### WORK REQUEST 1
Using the text on A Proper Young Lady, answer these questions:
(a) In which city did the AIS-DSD support group meet in the summer of 2012?
(b) What was the title of the first novel, whose editing had recently been finished?
(c) How long passed before A Proper Young Lady became a reality?
### WORK REQUEST 2
Summarize the text on A Proper Young Lady in two sentences.
::: STUDY TEXT
In the summer of 2012, the AIS-DSD support group met in Oklahoma City. Most who attended were women with Androgen Insensitivity Syndrome or—like me—had some other Difference of Sex Development. #intersex is the word most of us happily accept.
That year, the organization invited medical personnel involved in the treatment or study of intersex—the friendly ones, at least. Among those was Eric Vilain, MD, PhD, the Co-Director of the UCLA Institite for Society and Genetics.
In response to a question, Dr. Vilain said that it might be possible to harvest immature spermatazoa from the gonads of a woman with Partial Androgen Insensitivity Syndrome and use those to fertilize human eggs. He suggested that only ethical considerations were keeping a clinic from doing so. Or, perhaps, a clinic had already done so quietly.
My publisher and I had recently finished editing my first novel, Confessions of a Teenage Hermaphrodite, so I was eager to start writing my next book.
Three long years passed before A Proper Young Lady became a reality.
A woman with the complete form of Androgen Insensitivity Syndrome might never discover that she has testes in her abdomen rather than ovaries and uterus.
Danièle knows, and she grieves that she can never have her own children. She has a partial form of AIS that left her with ambiguous genitals, a steady stream of doctors and psychologists, and parents determined to see her happy as a girl.
After Danièle’s best friend and childhood crush agrees to act as a surrogate for her, Danièle learns that the clinic can extract sperm from her own gonadal biopsies, so she becomes the biological father of Melanie’s baby herself.
Ethan adores the graceful young woman named Danièle, while Melanie imagines a life with the father of her children. Danièle? She’s happy with her intersex body—somewhere between princess and little boy. But in a black and white world, she must choose—once and for all—who she will be. And whom she will love.
::::::
::: MATERIAL SHOWN
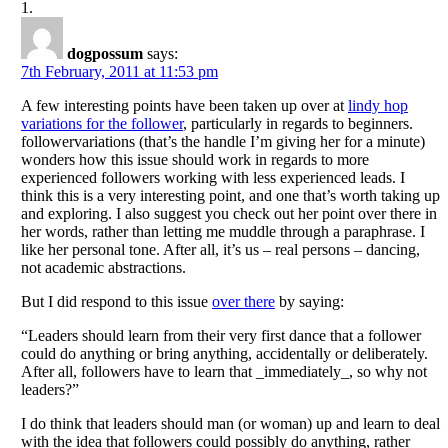
dogpossum
says:
7th February, 2011 at 11:53 pm
A few interesting points have been taken up over at
lindy hop
variations for the follower
, particularly in regards to beginners.
followervariations (that’s the handle I’m giving her for a minute)
wonders how this issue should work in regards to more
experienced followers working with less experienced leads. I
think this is a very interesting point, and one that’s worth taking up
and exploring. I also suggest you check out her point over there in
her words, rather than letting me muddle through a paraphrase. I
like her personal tone. After all, it’s us – real persons – dancing,
not academic abstractions.
But I did respond to this issue
over there
by saying:
“Leaders should learn from their very first dance that a follower
could do anything or bring anything, accidentally or deliberately.
After all, followers have to learn that _immediately_, so why not
leaders?”
I do think that leaders should man (or woman) up and learn to deal
with the idea that followers could possibly do anything, rather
::::::
### TASK SOLUTION 1
(a) Oklahoma City
(b) Confessions of a Teenage Hermaphrodite
(c) Three long years

### TASK SOLUTION 2
At the 2012 AIS-DSD support group meeting in Oklahoma City, Dr. Eric Vilain said it might be possible to harvest immature spermatozoa from the gonads of a woman with Partial Androgen Insensitivity Syndrome to fertilize human eggs, and three years later A Proper Young Lady became a reality. The text then describes Danièle, who has a partial form of AIS, becomes the biological father of Melanie's baby through sperm extracted from her gonadal biopsies, and must choose who she will be and whom she will love.